● **Provided information**
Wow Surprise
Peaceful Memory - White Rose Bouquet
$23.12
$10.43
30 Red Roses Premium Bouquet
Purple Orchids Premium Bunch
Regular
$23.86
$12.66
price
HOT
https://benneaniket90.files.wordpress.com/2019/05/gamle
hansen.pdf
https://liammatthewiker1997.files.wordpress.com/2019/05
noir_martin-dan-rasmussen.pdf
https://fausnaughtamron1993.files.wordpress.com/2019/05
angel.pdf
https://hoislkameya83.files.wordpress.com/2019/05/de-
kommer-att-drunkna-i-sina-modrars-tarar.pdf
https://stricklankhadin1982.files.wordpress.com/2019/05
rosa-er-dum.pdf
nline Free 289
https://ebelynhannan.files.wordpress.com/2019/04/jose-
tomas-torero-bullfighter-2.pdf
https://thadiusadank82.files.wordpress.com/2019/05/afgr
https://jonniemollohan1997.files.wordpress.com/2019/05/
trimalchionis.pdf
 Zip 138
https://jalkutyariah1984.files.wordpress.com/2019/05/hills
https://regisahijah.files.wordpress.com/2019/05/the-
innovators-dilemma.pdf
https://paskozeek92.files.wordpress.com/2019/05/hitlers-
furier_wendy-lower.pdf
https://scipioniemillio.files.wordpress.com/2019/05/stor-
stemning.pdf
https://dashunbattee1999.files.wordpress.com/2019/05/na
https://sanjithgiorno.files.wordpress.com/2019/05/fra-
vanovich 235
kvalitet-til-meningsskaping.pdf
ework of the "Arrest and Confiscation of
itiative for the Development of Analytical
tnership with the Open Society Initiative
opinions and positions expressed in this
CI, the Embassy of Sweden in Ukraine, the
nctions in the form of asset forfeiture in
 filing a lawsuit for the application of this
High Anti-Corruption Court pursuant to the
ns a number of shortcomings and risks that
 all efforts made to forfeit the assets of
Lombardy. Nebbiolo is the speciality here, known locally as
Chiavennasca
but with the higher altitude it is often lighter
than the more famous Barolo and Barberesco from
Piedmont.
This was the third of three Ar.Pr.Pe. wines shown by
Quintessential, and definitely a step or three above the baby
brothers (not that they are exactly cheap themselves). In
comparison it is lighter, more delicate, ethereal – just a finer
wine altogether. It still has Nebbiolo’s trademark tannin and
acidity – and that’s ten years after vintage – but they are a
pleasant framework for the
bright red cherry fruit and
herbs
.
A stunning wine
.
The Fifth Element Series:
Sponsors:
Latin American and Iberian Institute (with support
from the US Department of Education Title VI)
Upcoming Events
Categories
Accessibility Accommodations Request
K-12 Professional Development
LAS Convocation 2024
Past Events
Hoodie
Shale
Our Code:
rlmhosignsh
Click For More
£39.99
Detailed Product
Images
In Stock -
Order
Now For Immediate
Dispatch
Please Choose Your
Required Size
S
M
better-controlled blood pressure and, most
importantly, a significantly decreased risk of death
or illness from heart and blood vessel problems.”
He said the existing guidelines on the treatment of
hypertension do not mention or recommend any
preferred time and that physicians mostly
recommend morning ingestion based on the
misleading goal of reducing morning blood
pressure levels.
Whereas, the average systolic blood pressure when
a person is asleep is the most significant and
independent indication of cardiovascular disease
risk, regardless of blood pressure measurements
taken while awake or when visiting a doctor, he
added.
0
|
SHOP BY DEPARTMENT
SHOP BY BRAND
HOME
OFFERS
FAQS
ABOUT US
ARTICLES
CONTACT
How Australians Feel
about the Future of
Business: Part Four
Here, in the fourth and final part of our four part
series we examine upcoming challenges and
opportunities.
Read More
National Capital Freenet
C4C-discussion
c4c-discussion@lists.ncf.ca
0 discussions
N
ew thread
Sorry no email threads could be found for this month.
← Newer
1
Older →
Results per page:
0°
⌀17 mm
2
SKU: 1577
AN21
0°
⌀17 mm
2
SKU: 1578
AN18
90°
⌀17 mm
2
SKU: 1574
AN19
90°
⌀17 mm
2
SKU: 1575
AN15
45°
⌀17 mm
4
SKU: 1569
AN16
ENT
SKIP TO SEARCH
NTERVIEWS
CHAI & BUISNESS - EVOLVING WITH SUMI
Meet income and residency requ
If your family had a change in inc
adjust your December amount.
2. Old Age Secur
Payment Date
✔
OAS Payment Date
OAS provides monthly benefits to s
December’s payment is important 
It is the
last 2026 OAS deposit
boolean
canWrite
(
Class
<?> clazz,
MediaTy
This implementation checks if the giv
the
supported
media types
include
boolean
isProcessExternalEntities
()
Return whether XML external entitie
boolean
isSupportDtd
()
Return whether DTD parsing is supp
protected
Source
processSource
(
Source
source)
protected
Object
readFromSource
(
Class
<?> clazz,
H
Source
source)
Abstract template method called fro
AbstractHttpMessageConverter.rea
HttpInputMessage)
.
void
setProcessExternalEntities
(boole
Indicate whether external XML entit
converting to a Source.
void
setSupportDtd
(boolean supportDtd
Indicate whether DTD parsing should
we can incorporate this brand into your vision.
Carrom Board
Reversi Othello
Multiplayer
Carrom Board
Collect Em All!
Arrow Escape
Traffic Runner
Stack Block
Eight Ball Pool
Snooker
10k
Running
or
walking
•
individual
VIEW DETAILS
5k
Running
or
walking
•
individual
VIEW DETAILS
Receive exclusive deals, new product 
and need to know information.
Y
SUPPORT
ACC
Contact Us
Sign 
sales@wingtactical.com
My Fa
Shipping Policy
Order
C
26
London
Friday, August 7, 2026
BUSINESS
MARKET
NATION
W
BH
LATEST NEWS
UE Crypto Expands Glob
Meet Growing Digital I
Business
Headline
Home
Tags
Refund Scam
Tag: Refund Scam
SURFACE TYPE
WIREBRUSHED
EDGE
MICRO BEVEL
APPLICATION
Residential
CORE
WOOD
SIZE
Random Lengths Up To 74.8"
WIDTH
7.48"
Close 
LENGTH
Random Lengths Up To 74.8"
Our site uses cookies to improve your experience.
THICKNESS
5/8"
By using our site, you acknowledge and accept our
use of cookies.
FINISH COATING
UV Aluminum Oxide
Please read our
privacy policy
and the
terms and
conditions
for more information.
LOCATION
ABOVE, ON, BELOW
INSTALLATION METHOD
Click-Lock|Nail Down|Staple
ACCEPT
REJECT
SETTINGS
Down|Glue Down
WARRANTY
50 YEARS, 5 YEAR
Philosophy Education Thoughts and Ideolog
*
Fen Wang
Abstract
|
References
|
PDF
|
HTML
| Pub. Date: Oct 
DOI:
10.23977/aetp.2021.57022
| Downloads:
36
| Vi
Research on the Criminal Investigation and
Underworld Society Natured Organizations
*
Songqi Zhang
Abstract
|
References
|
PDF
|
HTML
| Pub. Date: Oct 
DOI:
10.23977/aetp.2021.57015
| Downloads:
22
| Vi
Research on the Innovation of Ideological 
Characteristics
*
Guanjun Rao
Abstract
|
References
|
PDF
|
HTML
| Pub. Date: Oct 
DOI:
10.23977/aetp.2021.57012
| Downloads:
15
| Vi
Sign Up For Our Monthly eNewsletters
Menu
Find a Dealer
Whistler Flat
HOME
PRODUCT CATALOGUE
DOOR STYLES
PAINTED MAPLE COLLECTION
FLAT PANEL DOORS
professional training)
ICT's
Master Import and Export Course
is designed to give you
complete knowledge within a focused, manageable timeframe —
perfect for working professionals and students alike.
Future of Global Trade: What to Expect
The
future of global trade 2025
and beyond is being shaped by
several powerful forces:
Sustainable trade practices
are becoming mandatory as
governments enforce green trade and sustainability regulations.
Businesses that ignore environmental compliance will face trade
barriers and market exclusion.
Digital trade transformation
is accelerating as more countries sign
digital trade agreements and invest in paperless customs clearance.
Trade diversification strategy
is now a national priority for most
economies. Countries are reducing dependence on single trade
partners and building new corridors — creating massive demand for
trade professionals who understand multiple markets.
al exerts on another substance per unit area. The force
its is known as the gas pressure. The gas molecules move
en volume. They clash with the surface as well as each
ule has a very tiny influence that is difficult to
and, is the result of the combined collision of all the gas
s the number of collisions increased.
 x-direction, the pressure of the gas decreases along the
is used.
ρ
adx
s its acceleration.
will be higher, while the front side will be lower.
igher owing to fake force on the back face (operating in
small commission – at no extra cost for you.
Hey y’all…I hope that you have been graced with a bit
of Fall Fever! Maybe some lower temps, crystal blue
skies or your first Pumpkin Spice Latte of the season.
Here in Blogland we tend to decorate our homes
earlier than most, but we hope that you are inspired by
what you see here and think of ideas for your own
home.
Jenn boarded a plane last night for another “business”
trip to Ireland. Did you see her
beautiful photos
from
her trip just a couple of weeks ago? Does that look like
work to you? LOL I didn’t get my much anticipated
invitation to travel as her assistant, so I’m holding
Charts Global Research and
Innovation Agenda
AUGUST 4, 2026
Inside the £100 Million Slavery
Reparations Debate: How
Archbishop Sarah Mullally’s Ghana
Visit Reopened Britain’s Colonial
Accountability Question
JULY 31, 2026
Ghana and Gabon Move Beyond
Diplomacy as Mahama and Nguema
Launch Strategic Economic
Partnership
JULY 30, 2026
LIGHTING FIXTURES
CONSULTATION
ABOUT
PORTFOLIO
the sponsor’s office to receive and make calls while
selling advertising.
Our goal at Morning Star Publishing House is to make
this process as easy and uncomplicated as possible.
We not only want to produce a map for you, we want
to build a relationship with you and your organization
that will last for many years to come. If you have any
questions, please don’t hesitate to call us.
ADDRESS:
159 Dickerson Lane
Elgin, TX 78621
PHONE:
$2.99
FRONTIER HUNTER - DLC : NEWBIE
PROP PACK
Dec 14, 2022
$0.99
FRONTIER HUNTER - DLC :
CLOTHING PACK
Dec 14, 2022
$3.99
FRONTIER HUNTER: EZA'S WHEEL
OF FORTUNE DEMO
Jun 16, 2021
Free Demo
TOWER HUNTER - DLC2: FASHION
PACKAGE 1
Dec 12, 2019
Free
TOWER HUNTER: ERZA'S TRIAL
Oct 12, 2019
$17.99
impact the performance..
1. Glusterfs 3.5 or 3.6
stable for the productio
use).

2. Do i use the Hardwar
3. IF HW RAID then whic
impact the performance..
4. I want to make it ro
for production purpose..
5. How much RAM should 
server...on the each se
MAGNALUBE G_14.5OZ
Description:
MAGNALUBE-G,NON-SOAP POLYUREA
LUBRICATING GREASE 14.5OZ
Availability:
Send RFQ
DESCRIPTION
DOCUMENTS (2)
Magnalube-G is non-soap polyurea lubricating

● **Exercise prompt**
Once the lines containing "FRONTIER" in the data above are counted, give the total by itself.

● **Expected output**
3